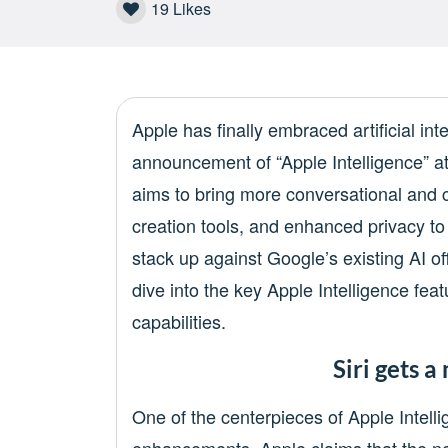
19
Likes
Apple has finally embraced artificial inte
announcement of “Apple Intelligence” a
aims to bring more conversational and 
creation tools, and enhanced privacy t
stack up against Google’s existing AI o
dive into the key Apple Intelligence fe
capabilities.
Siri gets 
One of the centerpieces of Apple Intelli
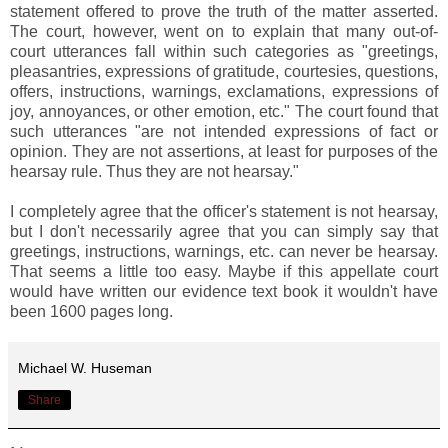
statement offered to prove the truth of the matter asserted.
The court, however, went on to explain that many out-of-
court utterances fall within such categories as "greetings,
pleasantries, expressions of gratitude, courtesies, questions,
offers, instructions, warnings, exclamations, expressions of
joy, annoyances, or other emotion, etc." The court found that
such utterances "are not intended expressions of fact or
opinion. They are not assertions, at least for purposes of the
hearsay rule. Thus they are not hearsay."
I completely agree that the officer's statement is not hearsay,
but I don't necessarily agree that you can simply say that
greetings, instructions, warnings, etc. can never be hearsay.
That seems a little too easy. Maybe if this appellate court
would have written our evidence text book it wouldn't have
been 1600 pages long.
Michael W. Huseman
Share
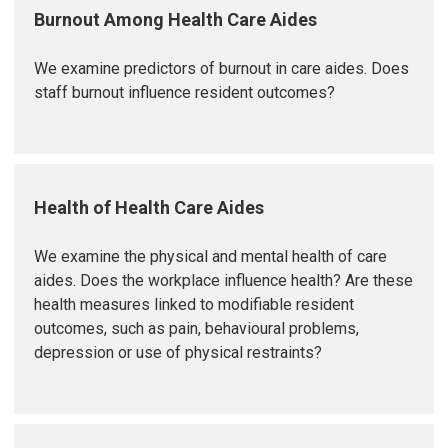
Burnout Among Health Care Aides
We examine predictors of burnout in care aides. Does
staff burnout influence resident outcomes?
Health of Health Care Aides
We examine the physical and mental health of care
aides. Does the workplace influence health? Are these
health measures linked to modifiable resident
outcomes, such as pain, behavioural problems,
depression or use of physical restraints?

|---|

Revise the material so that each "hearsay" becomes "secondhand evidence", with everything else left as is. Leave out the pictures.

▶ **RESULT BELOW**
19
Likes
Apple has finally embraced artificial inte
announcement of “Apple Intelligence” a
aims to bring more conversational and 
creation tools, and enhanced privacy t
stack up against Google’s existing AI o
dive into the key Apple Intelligence fe
capabilities.
Siri gets 
One of the centerpieces of Apple Intelli
statement offered to prove the truth of the matter asserted.
The court, however, went on to explain that many out-of-
court utterances fall within such categories as "greetings,
pleasantries, expressions of gratitude, courtesies, questions,
offers, instructions, warnings, exclamations, expressions of
joy, annoyances, or other emotion, etc." The court found that
such utterances "are not intended expressions of fact or
opinion. They are not assertions, at least for purposes of the
secondhand evidence rule. Thus they are not secondhand evidence."
I completely agree that the officer's statement is not secondhand evidence,
but I don't necessarily agree that you can simply say that
greetings, instructions, warnings, etc. can never be secondhand evidence.
That seems a little too easy. Maybe if this appellate court
would have written our evidence text book it wouldn't have
been 1600 pages long.
Michael W. Huseman
Share
Burnout Among Health Care Aides
We examine predictors of burnout in care aides. Does
staff burnout influence resident outcomes?
Health of Health Care Aides
We examine the physical and mental health of care
aides. Does the workplace influence health? Are these
health measures linked to modifiable resident
outcomes, such as pain, behavioural problems,
depression or use of physical restraints?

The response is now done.